● **Given records**

──────────

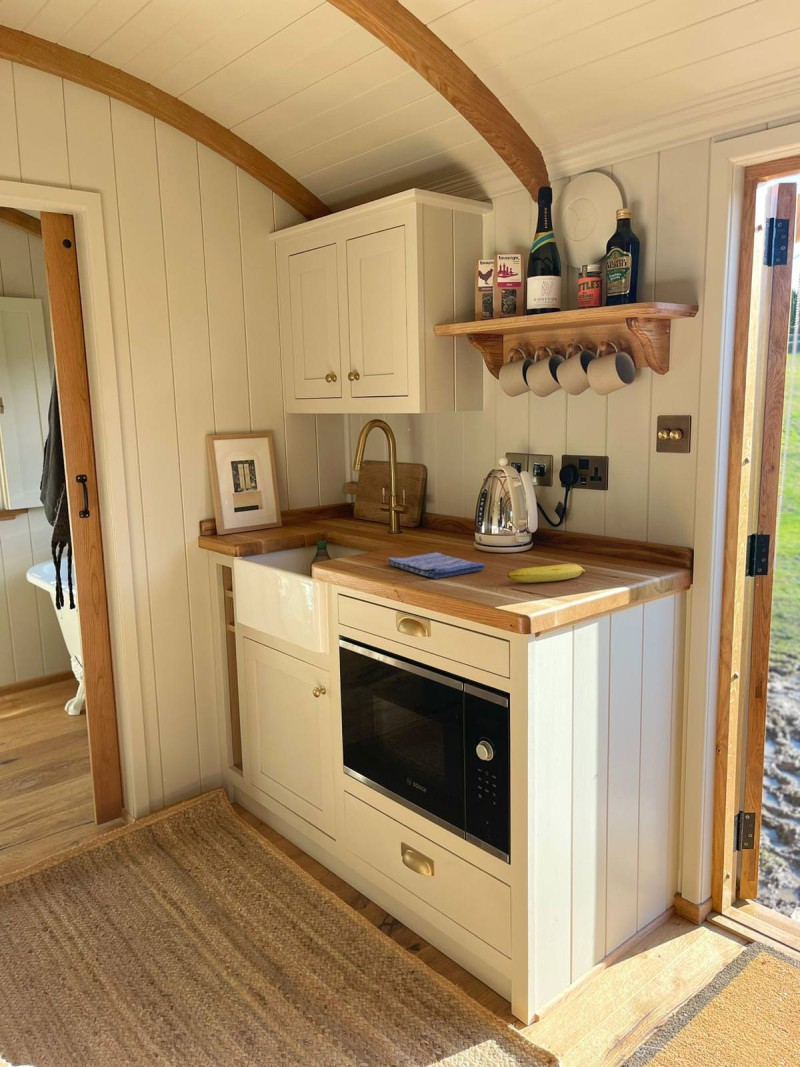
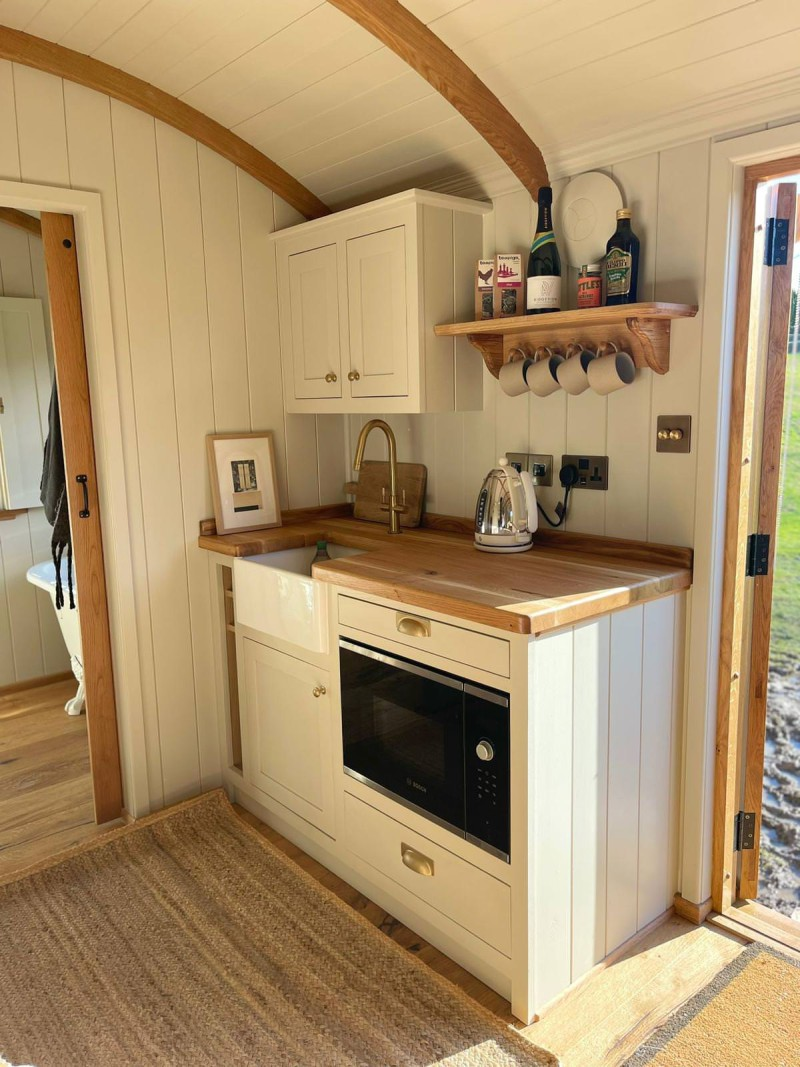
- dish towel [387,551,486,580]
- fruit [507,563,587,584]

──────────

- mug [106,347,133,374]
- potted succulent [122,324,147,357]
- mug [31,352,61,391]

──────────

● **Exercise requirements**
The reply should consist solely of the lines above from the one that has "- potted succulent [122,324,147,357]" through the one that has "- mug [31,352,61,391]", reproduced exactly.

● **Task answer**
- potted succulent [122,324,147,357]
- mug [31,352,61,391]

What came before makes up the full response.